Bastian mentioned that a dosing error contributed to a higher success rate: Experts accidentally gave some volunteers one and a half doses of the vaccine instead of two full doses. She added the trials were never designed to test this method of dosing, and scientists only caught the “mistake” when some participants did not exhibit the usual high rate of adverse effects. Bastian noted in her Wired article that “of the only two regimens … the mistaken first half-dose, followed by a full dose at least a month later came in at 90 percent [efficacy], and the … two standard doses at least a month apart [regimen] achieved only 62 percent efficacy.”

The expert also mentioned that the trials by AstraZeneca and Oxford appear to include only a small amount of people aged 55 and above – despite this particular age group being vulnerable to COVID-19. The June vaccine trial held in Brazil did not originally permit people over 55; on the other hand, a separate trial by Pfizer and BioNTech had 41 percent of volunteers over 55 who participated.

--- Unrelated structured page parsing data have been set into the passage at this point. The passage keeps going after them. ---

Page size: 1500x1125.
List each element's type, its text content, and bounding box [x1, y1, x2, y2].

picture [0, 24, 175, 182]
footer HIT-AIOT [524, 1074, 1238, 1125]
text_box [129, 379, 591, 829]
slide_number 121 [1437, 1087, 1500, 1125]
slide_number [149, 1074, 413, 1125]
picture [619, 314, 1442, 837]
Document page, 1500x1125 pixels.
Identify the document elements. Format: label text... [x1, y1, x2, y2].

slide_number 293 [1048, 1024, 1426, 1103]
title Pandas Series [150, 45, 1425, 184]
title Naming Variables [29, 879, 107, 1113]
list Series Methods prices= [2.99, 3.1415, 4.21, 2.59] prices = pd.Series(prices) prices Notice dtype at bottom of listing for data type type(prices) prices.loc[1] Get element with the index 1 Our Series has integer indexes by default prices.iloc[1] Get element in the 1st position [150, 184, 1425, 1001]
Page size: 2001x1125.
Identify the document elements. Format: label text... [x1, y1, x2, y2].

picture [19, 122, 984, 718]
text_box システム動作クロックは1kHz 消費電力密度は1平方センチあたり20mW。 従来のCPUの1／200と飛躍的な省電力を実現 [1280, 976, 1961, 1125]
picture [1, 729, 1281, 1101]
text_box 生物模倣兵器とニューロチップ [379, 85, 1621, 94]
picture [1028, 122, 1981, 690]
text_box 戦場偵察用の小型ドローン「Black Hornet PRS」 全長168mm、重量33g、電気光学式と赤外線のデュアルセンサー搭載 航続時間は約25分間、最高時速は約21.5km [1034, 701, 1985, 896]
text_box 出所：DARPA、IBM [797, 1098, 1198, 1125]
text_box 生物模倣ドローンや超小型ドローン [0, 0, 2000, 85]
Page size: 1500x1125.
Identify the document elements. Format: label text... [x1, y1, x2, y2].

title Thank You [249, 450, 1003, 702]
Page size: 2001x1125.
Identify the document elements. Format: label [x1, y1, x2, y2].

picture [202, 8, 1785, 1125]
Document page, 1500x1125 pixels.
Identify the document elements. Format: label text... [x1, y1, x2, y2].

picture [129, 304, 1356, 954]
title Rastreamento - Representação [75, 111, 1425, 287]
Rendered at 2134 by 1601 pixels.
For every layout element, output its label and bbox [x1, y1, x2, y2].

A number of experts have also voiced out concerns against AstraZeneca’s presented data

Former Pfizer Global Research and Development President John LaMattina raised the prospect that AstraZeneca’s vaccine may not receive approval from U.S. authorities. He tweeted Nov. 24 that it was “hard to believe” the Food and Drug Administration will issue an emergency use authorization for a vaccine “whose optimal dose has only been given to 2,300 people,” adding that “more data” was needed.

SVB Leerink investment analyst Geoffrey Porges told the Financial Times that the British pharmaceutical firm’s coronavirus vaccine candidate was likely to be rejected because it had “tried to embellish [the trial’s] results” by highlighting its effectiveness in a “relatively small subset of” participants in the study.